[Extracted page text data]
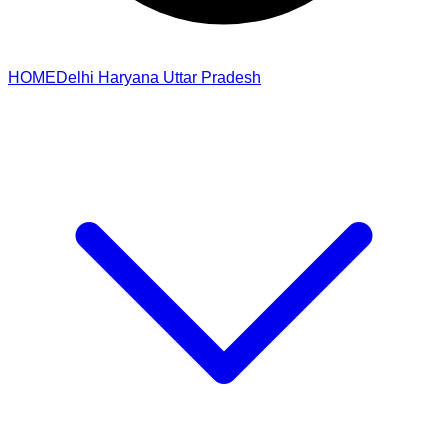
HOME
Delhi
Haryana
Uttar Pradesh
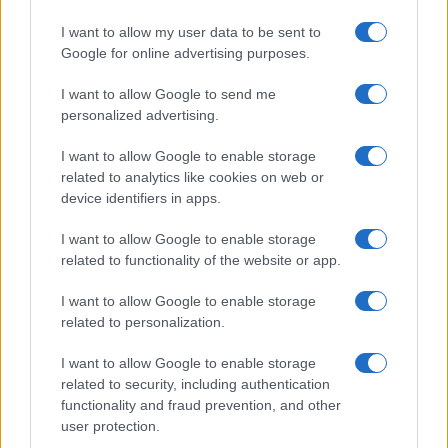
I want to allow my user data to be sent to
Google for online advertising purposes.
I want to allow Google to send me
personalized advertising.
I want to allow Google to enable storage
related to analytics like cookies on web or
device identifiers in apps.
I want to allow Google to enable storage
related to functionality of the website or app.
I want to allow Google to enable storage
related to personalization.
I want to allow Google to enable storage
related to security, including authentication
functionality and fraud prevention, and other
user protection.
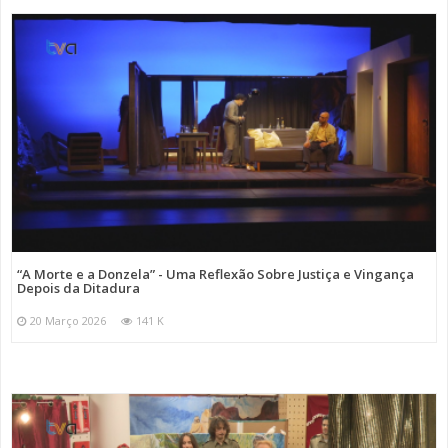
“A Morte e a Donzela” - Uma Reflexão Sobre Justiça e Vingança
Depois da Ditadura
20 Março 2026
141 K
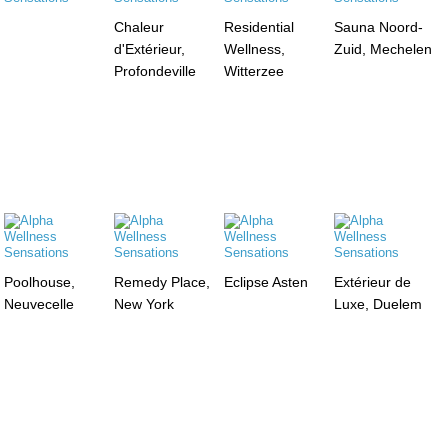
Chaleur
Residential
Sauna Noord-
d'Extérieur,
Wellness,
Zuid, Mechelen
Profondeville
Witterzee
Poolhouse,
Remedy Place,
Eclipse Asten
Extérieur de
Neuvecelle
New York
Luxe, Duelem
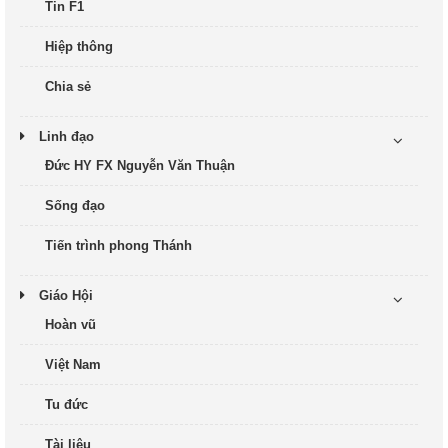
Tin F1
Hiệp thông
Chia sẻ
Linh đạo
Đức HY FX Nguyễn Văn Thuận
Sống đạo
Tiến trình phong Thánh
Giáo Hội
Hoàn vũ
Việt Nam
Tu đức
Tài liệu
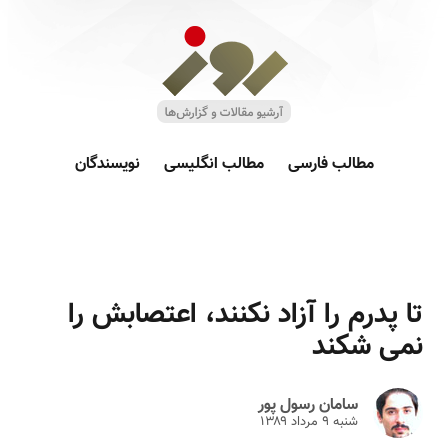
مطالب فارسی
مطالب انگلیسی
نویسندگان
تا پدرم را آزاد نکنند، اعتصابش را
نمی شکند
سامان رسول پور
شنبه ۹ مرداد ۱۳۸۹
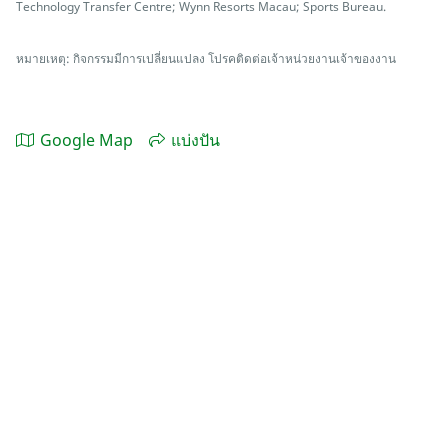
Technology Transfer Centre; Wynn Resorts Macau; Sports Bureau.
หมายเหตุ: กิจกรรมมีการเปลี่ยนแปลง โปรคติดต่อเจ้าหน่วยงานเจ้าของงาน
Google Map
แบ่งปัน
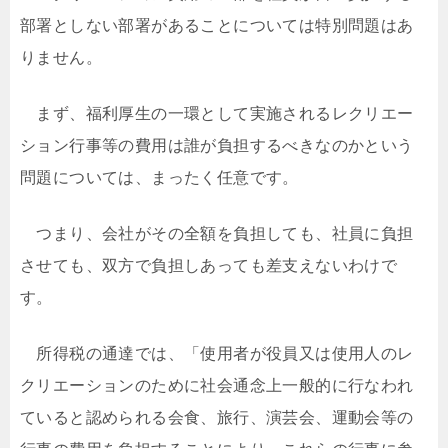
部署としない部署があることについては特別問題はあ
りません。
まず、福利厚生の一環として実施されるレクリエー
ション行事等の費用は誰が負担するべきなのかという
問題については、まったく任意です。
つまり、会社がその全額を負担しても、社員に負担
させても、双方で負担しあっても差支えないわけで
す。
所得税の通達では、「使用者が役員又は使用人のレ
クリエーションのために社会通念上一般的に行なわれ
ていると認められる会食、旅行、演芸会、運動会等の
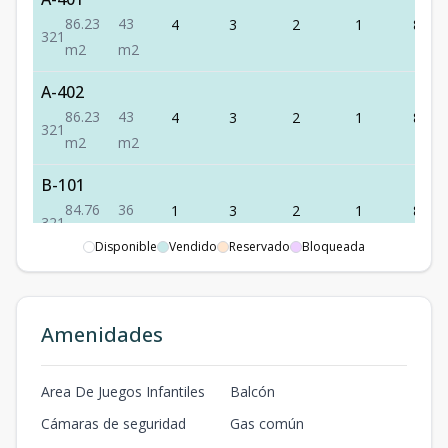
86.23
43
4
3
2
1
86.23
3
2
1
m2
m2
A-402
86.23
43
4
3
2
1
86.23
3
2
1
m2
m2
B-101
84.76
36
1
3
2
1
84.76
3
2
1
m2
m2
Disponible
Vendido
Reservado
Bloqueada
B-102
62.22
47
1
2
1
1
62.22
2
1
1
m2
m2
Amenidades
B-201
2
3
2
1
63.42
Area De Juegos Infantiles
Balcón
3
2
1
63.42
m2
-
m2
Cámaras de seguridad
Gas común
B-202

> _Job item_
Go through the data above and copy each line in which "advertising" appears.

> _Exercise response_
Google for online advertising purposes.
personalized advertising.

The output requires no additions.